= Henry Bernadet =

Canadian film director and screenwriter

Henry Bernadet is a Canadian filmmaker and screenwriter from Quebec, whose solo directorial debut film Gamma Rays (Les Rayons gamma) was released in 2023.

Originally from Quebec City, he made a number of short films as an independent filmmaker before co-directing the feature film West of Pluto (À l'ouest de Pluton) with Myriam Verreault in 2008.

He subsequently moved to Montreal to study film at Concordia University, and directed further short films, and television series episodes, before making Gamma Rays. He cast the film by approaching Georges-Vanier secondary school in the Montreal borough of Villeray to seek out students in the school's theatre program, and working with them to create a film that would depict stories drawn in part from their own experiences as members of racialized minority groups.

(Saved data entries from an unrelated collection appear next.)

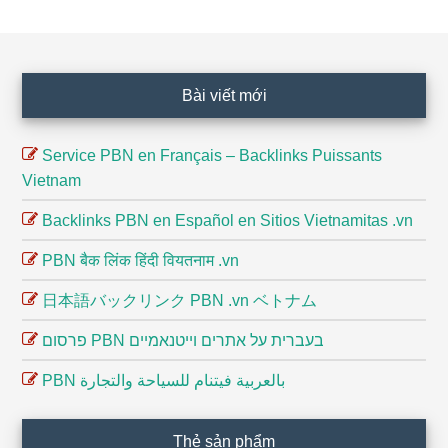
Footer
Bài viết mới
Service PBN en Français – Backlinks Puissants
Vietnam
Backlinks PBN en Español en Sitios Vietnamitas .vn
PBN बैक लिंक हिंदी वियतनाम .vn
日本語バックリンク PBN .vn ベトナム
פרסום PBN בעברית על אתרים וייטנאמיים
PBN بالعربية فيتنام للسياحة والتجارة
Thẻ sản phẩm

Gamma Rays was a shortlisted finalist for the 2024 Prix collégial du cinéma québécois, and Bernadet, Marie-Anne Sergerie and Victor Tremblay-Blouin received a Prix Iris nomination for Best Casting at the 26th Quebec Cinema Awards. He received a Canadian Screen Award nomination for Best Director at the 13th Canadian Screen Awards in 2025, as well as a nomination for Best Original Screenplay with cowriters Nicolas Krief and Isabelle Brouillette.